Selon elles, cette nouvelle catégorie d’hommes, souvent mise en avant comme solution aux problèmes des femmes, ne se traduit pas par un changement structurel de la société. Plutôt que de remettre en cause les fondements mêmes du patriarcat, ces hommes s’en approprient les symboles, créant une « figure qui sature l’espace et fait diversion », déplorent-elles, dans un entretien réalisé dans le cadre de leur recherche.

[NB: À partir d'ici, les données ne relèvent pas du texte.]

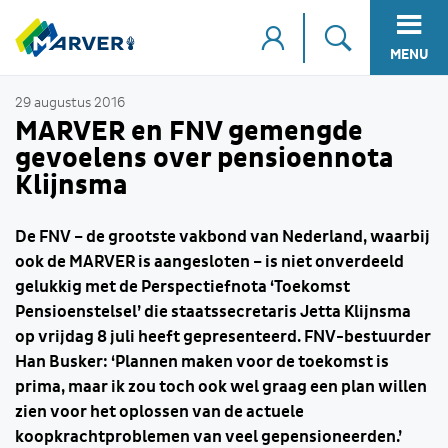
MENU
29 augustus 2016
MARVER en FNV gemengde
gevoelens over pensioennota
Klijnsma
De FNV – de grootste vakbond van Nederland, waarbij
ook de MARVER is aangesloten – is niet onverdeeld
gelukkig met de Perspectiefnota ‘Toekomst
Pensioenstelsel’ die staatssecretaris Jetta Klijnsma
op vrijdag 8 juli heeft gepresenteerd. FNV-bestuurder
Han Busker: ‘Plannen maken voor de toekomst is
prima, maar ik zou toch ook wel graag een plan willen
zien voor het oplossen van de actuele
koopkrachtproblemen van veel gepensioneerden.’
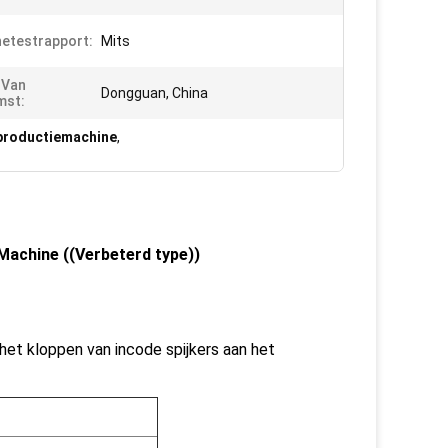
etestrapport:
Mits
 Van
Dongguan, China
mst:
rproductiemachine
,
Machine ((Verbeterd type))
het kloppen van incode spijkers aan het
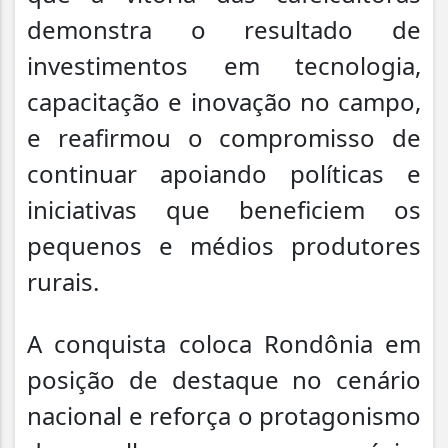
demonstra o resultado de
investimentos em tecnologia,
capacitação e inovação no campo,
e reafirmou o compromisso de
continuar apoiando políticas e
iniciativas que beneficiem os
pequenos e médios produtores
rurais.
A conquista coloca Rondônia em
posição de destaque no cenário
nacional e reforça o protagonismo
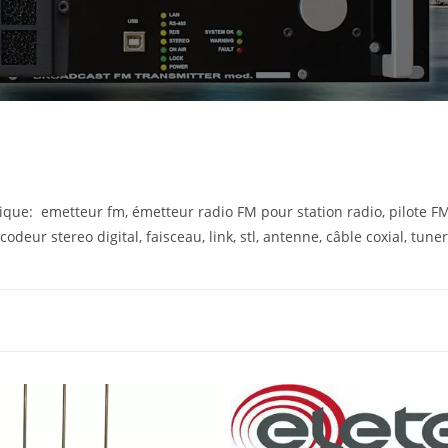
que: emetteur fm, émetteur radio FM pour station radio, pilote FM 
odeur stereo digital, faisceau, link, stl, antenne, câble coxial, tune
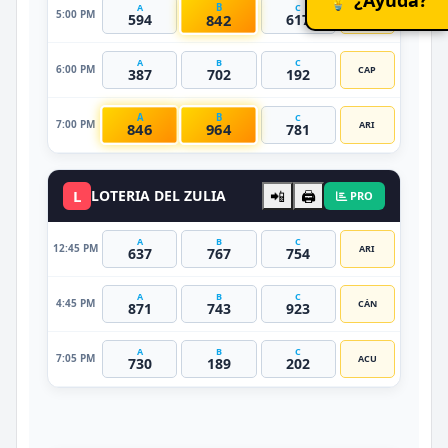
B
A
C
5:00 PM
GÉM
842
594
617
A
B
C
6:00 PM
CAP
387
702
192
A
B
C
7:00 PM
ARI
846
964
781
L
LOTERIA DEL ZULIA
📲
🖨️
PRO
A
B
C
12:45 PM
ARI
637
767
754
A
B
C
4:45 PM
CÁN
871
743
923
A
B
C
7:05 PM
ACU
730
189
202
DATO VIP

Le sujet a notamment été rencontré par l’une d’elles lors d’un travail portant sur la question de l’allongement du congé paternité. À l’époque, des figures de « nouveaux pères » étaient présentées comme la réponse miracle aux carences des systèmes de parentalité. Gourarier et Verquere constatent, aujourd’hui, un « agacement politique » face à cette surreprésentation. L’ouvrage, édité par La Déferlante, propose donc une critique détaillée de ces « masculinités modernes », qui, selon elles, risquent de freiner l’avènement d’une véritable égalité en se moulant dans une logique marchande et sécuritaire, sans véritablement bouleverser les rapports de pouvoir établis.